On 4 August 2009, John Merritt, Executive Director of WorkSafe Victoria, spoke at an OHS function hosted by the Australian Human Resources Institute in Melbourne. John is a lively speaker whose passion for workplace safety is obvious. I had the opportunity to ask the following question
“How is reasonably practicable NOT a ‘get-out-jail-free card’?”
Many readers will know that I am skeptical about “reasonably practicable” as is evident from the question. However John’s response was the first from a non-lawyer that saw some positives in the concept. John said
“I do think [the concept] is a real strength in the law. In trying to move people to embrace this issue, for those who are in that denial phase, they often think we are asking them to do the impossible, and I find it really useful to say “no we’re not. We’re asking you to do that which is reasonably practicable.
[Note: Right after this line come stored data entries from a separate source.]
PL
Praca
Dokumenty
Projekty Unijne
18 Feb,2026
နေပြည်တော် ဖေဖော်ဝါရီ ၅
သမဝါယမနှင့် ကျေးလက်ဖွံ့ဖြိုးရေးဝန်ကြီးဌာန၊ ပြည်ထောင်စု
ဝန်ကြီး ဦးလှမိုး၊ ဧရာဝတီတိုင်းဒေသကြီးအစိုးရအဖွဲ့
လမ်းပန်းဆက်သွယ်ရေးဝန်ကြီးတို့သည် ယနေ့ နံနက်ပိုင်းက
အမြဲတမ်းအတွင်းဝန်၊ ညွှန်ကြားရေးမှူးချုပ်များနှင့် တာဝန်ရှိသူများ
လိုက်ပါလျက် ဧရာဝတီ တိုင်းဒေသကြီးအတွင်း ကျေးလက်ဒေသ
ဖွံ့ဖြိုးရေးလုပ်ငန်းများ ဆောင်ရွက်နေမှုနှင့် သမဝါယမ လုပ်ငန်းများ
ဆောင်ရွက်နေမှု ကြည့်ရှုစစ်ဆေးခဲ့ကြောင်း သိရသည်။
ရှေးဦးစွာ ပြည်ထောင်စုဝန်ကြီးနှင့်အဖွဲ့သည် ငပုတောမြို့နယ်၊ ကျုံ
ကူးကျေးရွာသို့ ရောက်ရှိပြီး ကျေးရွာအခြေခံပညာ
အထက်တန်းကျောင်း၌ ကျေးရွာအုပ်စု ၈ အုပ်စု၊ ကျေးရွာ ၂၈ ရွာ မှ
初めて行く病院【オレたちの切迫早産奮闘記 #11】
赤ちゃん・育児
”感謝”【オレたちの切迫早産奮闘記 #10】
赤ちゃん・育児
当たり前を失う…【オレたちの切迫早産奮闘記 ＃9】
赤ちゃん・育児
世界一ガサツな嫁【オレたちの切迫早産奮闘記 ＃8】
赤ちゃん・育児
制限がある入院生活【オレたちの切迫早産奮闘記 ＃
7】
Our job, if we say what you’re doing is not reasonably practicable, all we have to do is go and find someone who is just like you who is doing it. We’re not asking you to do anything that somebody else, and usually in some critical mass of numbers, isn’t already doing, so why can’t you do it?” And I think that’s a reasonably sophisticated law.
You’ve got to have really good teams of investigators and lawyers and inspectors and all that sort of stuff to make that sort of law work. But that’s good, that’s doable …. but I do think, in our field, its a reasonable proposition.
The alternative, which is an absolute duty – you must have a safe workplace and if someone is hurt, prima facie, you’ve failed and you need to prove to us that you’re innocent – can be made to work as well and most of the research is …. but in trying to move that hearts and minds of, particularly, our target audience, I think it’s the right way to go.”
It was refreshing to hear that “reasonably practicable” can be used as a tool for good instead of evil through illustrating an example of a control measure that has already been found to be reasonably practicable. Tangible examples have been missing from OHS in Australia for a long time, ever since the OHS Solutions databases fell over in the 1990s.
If WorkSafe finds such examples useful for businesses, it would be good to see such databases resurrected. The images below show some pages from “Share Solutions” a hard copy database produced by WorkSafe’s predecessor, the Occupational Health and Safety Authority, in the late 1980’s. It would be a good idea if someone like Safe Work Australia investigated the feasability of resurrecting this initiative.